Reading passage —
HA-specific T cell responders may be effector memory T cells. The demonstration of both humoral and cellular responses to influenza antigens in cord blood lends support to the notion that the fetus is capable of developing adaptive immunity to antigens encountered in utero. Such immunity would be expected to result in immunological memory in the newborn. To determine whether the HA tetramer–positive CD4+ T cells were of an effector memory phenotype, we performed additional costaining with CD45RO. As shown in Figure 7, the majority of maternal DR1/HA, DR4/HA tetramer–positive CD4+ T cells were CD45RO+, an immunophenotype consistent with effector memory. To determine whether tetramer positivity in cord blood is associated with a memory phenotype, cord blood samples were stained for CD45RO cell surface expression. Convincing evidence of CD45RO expression (beyond that stained with the isotype staining control) was present among CD4+DR4/HA+ cord blood cells (66.7% and 14.1% of CD4+DR4/HA+ cells versus 6% and 0% of CD4+DR4/glutamic acid decarboxylase (CD4+DR4/GAD+) cells in 2 consecutive experiments), consistent with an effector memory phenotype.
Maternal and neonatal influenza-specific CD4+ T cells are CD45RO positive. Representative maternal PBMCs and CBMCs were stained with DR4/HA tetramers and anti-CD45RO antibody versus isotype control (data for the latter not shown). CD4+/DR4/HA+ T cell population was gated to quantify the CD45RO+ T cells. Background staining of postpartum maternal HLA DRB1*0401– PBMCs was 0.008%. Bottom panel indicates that maternal PBMCs and newborn CBMCs that stained with DR4/HA tetramer also expressed CD45RO (50% and 66.7% DR4/HA+ cells, respectively). Panels show percentage of tetramer-staining–positive cells from a representative subject.
In vitro expansion of tetramer-positive T cells. To determine whether tetramer-positive T cells expand following in vitro stimulation with influenza vaccine, in vitro proliferation in thawed aliquots of available DR1, DR4/HA tetramer-positive and -negative cord blood specimens were tested using the cell tracking dye CSFE (35, 36). In vitro proliferation followed by positive tetramer staining of CD4+ cells was limited and nonsustainable beyond 2–3 generations of divisions. Enrichment of tetramer staining was minimal (data not shown).
Influenza antigen–specific CBMC proliferation was infrequent and discordant with tetramer staining. To assess the in vitro proliferative response against influenza in maternal versus cord blood, and to compare influenza-specific T cell proliferation with tetramer staining and B cell responses, Fluzone-specific PBMC and CBMC proliferative responses were measured. Among the vaccinated mothers examined, 78% (32 of 46) exhibited 2-fold increases in proliferation following in vitro stimulation with Fluzone, compared with proliferation in the absence of antigens. In comparison, 13.6% (6 of 44) of CBMC specimens exhibited 2-fold increases in proliferation following stimulation with Fluzone, compared with background proliferation. Notably, no association between the presence of influenza vaccine–induced proliferation and detection of CD4+-HA–specific cells by tetramer staining was found (Table 3). Likewise, positive results from either T cell assay were not associated with greater levels of IgM antibodies (Table 3).

Study material —
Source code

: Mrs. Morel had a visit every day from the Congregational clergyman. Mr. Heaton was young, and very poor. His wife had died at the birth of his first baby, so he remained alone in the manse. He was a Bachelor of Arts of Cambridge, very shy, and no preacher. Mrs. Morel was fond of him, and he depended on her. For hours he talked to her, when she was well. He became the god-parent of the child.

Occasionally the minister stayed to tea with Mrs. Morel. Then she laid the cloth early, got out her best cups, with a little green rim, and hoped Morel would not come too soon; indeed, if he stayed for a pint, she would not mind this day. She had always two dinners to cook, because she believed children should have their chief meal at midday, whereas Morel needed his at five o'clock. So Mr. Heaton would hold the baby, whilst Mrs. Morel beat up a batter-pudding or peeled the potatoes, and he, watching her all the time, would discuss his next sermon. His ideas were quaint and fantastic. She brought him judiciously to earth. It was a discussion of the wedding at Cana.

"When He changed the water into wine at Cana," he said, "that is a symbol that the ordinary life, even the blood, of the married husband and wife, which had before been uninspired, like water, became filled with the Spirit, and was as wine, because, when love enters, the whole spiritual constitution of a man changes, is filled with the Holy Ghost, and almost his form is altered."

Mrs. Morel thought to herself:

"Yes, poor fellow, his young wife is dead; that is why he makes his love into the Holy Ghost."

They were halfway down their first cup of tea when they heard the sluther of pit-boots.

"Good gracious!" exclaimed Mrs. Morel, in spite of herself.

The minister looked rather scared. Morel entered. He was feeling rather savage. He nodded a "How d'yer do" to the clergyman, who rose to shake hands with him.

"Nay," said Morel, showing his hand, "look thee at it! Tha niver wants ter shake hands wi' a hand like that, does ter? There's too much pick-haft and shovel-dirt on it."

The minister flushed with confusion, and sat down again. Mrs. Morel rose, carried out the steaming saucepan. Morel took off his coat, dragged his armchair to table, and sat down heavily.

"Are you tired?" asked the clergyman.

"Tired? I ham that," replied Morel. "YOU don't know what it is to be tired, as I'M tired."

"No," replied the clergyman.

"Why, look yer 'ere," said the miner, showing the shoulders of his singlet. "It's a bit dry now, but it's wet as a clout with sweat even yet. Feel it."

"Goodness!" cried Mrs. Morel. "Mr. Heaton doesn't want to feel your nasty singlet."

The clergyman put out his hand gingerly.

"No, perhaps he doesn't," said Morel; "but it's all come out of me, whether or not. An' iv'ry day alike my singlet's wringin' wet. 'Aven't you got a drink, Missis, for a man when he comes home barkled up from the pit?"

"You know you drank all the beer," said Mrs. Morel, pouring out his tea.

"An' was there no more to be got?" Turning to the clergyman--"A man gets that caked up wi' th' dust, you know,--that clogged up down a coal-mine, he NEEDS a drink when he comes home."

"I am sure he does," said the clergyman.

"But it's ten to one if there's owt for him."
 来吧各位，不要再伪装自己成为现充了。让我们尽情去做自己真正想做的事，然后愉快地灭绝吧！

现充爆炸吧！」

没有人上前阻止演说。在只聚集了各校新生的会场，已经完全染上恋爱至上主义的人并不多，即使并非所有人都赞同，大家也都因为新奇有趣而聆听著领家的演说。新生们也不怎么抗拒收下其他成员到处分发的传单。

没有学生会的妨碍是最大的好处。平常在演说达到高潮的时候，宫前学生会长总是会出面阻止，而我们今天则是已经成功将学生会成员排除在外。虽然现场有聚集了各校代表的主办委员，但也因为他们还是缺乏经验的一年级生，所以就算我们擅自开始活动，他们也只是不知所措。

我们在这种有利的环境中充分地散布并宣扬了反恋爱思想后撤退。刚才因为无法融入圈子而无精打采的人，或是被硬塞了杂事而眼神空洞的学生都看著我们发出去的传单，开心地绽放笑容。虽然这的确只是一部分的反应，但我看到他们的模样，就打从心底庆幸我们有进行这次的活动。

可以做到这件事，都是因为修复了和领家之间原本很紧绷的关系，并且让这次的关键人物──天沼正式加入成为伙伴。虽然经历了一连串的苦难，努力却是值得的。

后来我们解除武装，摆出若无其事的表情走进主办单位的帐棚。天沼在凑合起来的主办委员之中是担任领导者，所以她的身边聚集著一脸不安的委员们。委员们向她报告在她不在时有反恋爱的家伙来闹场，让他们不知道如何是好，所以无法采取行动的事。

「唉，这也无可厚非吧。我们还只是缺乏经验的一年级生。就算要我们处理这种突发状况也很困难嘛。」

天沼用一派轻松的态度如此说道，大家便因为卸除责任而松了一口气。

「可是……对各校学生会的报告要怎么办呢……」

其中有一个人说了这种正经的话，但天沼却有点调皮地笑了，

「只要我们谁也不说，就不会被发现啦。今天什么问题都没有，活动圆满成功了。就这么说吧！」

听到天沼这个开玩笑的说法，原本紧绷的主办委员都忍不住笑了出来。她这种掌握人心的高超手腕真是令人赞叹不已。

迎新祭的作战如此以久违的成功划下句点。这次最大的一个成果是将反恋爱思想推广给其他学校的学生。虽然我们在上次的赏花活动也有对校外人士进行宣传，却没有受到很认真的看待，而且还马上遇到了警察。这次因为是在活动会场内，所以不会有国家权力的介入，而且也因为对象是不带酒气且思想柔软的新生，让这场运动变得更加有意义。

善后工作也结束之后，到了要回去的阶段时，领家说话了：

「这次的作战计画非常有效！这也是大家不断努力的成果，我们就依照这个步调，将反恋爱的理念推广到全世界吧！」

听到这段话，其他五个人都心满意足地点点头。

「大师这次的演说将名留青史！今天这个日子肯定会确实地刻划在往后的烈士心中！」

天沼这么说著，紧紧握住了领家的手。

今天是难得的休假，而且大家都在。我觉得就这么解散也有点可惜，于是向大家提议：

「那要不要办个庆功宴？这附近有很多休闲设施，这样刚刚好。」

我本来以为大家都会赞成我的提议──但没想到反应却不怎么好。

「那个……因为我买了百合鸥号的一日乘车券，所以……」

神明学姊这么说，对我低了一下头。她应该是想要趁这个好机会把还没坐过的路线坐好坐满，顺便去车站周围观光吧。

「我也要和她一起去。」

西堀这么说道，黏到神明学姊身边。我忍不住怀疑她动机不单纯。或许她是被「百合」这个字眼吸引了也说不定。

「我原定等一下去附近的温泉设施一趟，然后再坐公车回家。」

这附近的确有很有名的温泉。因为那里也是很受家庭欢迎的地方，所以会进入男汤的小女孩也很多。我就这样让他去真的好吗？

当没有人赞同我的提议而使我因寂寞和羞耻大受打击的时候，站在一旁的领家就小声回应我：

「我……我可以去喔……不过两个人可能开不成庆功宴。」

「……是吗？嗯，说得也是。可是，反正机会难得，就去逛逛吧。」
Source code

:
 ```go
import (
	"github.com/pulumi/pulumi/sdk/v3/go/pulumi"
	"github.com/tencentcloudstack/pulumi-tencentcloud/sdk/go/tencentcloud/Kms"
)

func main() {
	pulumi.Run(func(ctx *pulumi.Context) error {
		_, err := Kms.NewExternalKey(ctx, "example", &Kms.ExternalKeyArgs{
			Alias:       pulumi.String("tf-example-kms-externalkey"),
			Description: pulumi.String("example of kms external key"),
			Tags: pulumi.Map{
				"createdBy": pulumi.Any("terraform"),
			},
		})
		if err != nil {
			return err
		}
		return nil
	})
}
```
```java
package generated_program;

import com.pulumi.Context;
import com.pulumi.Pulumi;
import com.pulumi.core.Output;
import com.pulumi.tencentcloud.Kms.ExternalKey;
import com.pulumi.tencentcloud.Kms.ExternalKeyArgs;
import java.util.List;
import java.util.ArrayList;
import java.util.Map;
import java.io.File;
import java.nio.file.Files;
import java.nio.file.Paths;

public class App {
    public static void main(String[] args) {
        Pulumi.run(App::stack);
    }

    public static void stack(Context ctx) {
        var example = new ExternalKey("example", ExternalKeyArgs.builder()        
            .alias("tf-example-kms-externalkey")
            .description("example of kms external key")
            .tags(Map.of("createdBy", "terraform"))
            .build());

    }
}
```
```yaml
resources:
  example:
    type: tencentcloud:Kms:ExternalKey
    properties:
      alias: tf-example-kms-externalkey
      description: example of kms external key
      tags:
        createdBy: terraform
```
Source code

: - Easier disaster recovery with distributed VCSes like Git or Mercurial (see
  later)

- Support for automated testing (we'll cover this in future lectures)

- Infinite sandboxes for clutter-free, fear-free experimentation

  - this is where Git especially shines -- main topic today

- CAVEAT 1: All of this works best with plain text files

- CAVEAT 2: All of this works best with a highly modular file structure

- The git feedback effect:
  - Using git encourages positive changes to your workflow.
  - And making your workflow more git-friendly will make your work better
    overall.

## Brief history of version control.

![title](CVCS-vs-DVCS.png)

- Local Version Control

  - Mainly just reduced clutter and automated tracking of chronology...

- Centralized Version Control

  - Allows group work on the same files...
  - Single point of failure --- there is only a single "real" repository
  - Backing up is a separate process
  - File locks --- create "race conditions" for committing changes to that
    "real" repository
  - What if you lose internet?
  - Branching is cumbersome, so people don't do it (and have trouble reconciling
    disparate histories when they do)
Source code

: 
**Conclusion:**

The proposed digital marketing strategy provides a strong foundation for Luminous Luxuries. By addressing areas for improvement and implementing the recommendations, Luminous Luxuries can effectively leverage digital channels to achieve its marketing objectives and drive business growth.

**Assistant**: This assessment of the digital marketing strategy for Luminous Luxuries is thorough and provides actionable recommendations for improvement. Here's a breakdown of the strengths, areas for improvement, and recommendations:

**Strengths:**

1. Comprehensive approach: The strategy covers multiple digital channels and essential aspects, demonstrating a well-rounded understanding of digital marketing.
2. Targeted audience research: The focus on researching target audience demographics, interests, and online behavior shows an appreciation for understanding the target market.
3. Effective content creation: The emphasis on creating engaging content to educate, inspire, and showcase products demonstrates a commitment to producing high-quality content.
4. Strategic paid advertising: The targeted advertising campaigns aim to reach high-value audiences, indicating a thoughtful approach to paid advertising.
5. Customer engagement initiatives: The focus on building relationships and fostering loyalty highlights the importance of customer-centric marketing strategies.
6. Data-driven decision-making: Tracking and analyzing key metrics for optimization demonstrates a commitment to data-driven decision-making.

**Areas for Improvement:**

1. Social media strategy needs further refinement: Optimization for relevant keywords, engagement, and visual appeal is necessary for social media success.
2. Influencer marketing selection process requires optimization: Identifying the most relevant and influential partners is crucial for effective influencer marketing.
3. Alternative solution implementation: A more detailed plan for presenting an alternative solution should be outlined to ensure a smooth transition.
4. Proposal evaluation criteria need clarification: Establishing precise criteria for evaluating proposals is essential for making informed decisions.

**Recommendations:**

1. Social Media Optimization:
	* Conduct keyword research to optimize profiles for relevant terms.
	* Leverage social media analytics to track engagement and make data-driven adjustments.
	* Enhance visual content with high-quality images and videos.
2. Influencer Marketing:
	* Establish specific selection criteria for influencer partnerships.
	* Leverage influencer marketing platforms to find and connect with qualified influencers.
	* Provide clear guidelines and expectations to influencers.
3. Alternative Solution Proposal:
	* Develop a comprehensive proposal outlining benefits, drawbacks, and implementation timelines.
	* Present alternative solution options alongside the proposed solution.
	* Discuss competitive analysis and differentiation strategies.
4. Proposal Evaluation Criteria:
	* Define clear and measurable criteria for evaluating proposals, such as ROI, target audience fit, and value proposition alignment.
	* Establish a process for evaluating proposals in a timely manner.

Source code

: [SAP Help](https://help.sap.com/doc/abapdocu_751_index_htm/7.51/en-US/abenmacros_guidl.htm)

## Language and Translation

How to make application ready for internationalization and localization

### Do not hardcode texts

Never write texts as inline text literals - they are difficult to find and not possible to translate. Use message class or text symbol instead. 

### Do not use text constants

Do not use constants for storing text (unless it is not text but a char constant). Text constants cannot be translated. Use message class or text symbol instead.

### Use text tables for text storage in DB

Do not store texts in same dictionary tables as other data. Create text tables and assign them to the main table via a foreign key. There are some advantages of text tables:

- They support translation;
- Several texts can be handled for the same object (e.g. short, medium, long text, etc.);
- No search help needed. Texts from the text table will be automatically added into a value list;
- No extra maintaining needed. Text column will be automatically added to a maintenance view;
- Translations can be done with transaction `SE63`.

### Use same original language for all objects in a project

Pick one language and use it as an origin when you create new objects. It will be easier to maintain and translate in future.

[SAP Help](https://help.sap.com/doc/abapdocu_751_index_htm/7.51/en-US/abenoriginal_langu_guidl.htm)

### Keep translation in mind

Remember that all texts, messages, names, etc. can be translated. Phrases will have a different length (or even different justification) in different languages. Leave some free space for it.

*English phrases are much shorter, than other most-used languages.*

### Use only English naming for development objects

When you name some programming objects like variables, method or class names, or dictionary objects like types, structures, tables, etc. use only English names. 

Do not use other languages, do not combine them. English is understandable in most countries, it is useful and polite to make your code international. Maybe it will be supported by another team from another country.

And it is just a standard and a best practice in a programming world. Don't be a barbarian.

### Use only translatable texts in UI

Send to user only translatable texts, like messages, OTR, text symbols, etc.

Work task A — According to the passage on influenza T cells, what share of the vaccinated mothers examined showed 2-fold increases in proliferation after in vitro stimulation with Fluzone?
Work task B — Print the part of the passage on influenza T cells between "In vitro expansion" and "(data not shown).", inclusive.
The entries were taken from a different source than the passage on influenza T cells.

Written reply A — 78% (32 of 46)

Written reply B —
In vitro expansion of tetramer-positive T cells. To determine whether tetramer-positive T cells expand following in vitro stimulation with influenza vaccine, in vitro proliferation in thawed aliquots of available DR1, DR4/HA tetramer-positive and -negative cord blood specimens were tested using the cell tracking dye CSFE (35, 36). In vitro proliferation followed by positive tetramer staining of CD4+ cells was limited and nonsustainable beyond 2–3 generations of divisions. Enrichment of tetramer staining was minimal (data not shown).